Die Kunst der rationalen Analyse

Eine einfache Übung kann helfen: Bei jeder wichtigen Entscheidung die vergangenen Investitionen mental auf null setzen und fragen: »Würde ich dieses Projekt heute von vorne beginnen?« Lautet die Antwort »Nein«, ist es vermutlich Zeit für einen Strategiewechsel.

Ein liebevolles Fazit

Die menschliche Seite der Irrationalität

Die Sunk Cost Fallacy zu verstehen bedeutet nicht, sie vollständig vermeiden zu können. Wir sind Menschen, keine Computer. Emotionen, Hoffnungen und Ängste gehören zu uns. Aber wir können lernen, diese menschlichen Schwächen zu erkennen und ihre Auswirkungen zu begrenzen.

Mut zur Unperfektion

Vielleicht ist die wichtigste Lektion diese: Es ist vollkommen in Ordnung, Fehler zu machen. Es ist sogar in Ordnung, große Fehler zu machen. Nicht in Ordnung ist es, aus falscher Scham oder trotziger Sturheit bei diesen Fehlern zu verharren, wenn ein besserer Weg erkennbar wird.

Die hohe Kunst des eleganten Rückzugs

In einer Gesellschaft, die »Niemals aufgeben!« wie ein Mantra vor sich herträgt und Durchhalteparolen sammelt wie andere Briefmarken, wirkt strategisches Aufgeben fast schon subversiv. Dabei ist es oft die cleverste aller Rebellionen: der Aufstand gegen die eigene Sturheit.
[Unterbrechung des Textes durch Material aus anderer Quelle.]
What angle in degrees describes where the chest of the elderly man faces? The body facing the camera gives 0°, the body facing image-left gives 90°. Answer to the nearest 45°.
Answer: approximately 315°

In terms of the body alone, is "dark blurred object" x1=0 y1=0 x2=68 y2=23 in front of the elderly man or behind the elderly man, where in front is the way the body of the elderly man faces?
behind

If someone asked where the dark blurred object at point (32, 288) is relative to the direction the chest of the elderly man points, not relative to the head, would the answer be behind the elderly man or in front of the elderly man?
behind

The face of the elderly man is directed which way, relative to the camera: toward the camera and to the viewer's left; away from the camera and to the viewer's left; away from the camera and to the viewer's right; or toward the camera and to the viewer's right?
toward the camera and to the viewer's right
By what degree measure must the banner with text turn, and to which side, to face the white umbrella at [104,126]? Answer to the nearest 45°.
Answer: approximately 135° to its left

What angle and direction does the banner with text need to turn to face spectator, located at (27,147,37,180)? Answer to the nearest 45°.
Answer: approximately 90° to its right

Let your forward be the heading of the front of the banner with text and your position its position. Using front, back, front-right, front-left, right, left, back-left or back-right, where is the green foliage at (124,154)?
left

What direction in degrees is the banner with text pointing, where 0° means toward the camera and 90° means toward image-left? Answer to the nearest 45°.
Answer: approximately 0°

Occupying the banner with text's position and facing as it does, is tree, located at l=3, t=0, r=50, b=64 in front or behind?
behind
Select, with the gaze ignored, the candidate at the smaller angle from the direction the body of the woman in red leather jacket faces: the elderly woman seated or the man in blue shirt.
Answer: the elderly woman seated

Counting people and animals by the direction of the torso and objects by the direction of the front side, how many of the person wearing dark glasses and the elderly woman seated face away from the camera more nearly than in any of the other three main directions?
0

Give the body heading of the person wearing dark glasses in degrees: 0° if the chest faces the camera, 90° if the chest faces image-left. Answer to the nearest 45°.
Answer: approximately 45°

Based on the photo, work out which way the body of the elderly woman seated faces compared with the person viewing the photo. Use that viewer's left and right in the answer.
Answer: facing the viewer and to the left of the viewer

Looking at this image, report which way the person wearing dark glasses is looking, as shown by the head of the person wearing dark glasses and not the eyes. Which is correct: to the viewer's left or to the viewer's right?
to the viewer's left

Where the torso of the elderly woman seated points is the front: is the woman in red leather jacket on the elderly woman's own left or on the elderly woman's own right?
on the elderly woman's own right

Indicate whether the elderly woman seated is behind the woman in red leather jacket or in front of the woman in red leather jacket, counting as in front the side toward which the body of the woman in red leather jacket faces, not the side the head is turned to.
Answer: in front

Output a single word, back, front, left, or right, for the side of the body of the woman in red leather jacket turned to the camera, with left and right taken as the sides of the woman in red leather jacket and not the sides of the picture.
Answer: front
Rechtzeitiges Aufgeben verlangt nämlich eine bemerkenswerte Sammlung menschlicher Fähigkeiten: Selbstreflexion (!), schonungslose Ehrlichkeit (!!) und die charmante Bereitschaft, sich von den süßen kleinen Lügen zu verabschieden, die wir uns so gerne erzählen. »Nur noch ein bisschen länger, dann wird’s bestimmt… « – kennen wir alle, nicht wahr?

Die Sunk Cost Fallacy bleibt unser treuer, wenn auch etwas masochistischer Begleiter. Sie klebt an uns wie ein schlecht gemachtes Tattoo aus Jugendtagen – peinlich, aber irgendwie auch Teil unserer Geschichte. Der Trick liegt darin, sie zu erkennen, bevor sie uns wieder in ihre warmen, teuren Arme schließt.

Und wer weiß? Vielleicht entpuppt sich so mancher elegante Rückzug als getarnter Vormarsch in Richtung etwas Wundervollem, das wir in unserer heroischen Verbissenheit nie gesehen hätten. Manchmal ist der klügste Schritt nach vorne tatsächlich einer zurück – und das darf man ruhig mit einem verschmitzten Lächeln zur Kenntnis nehmen.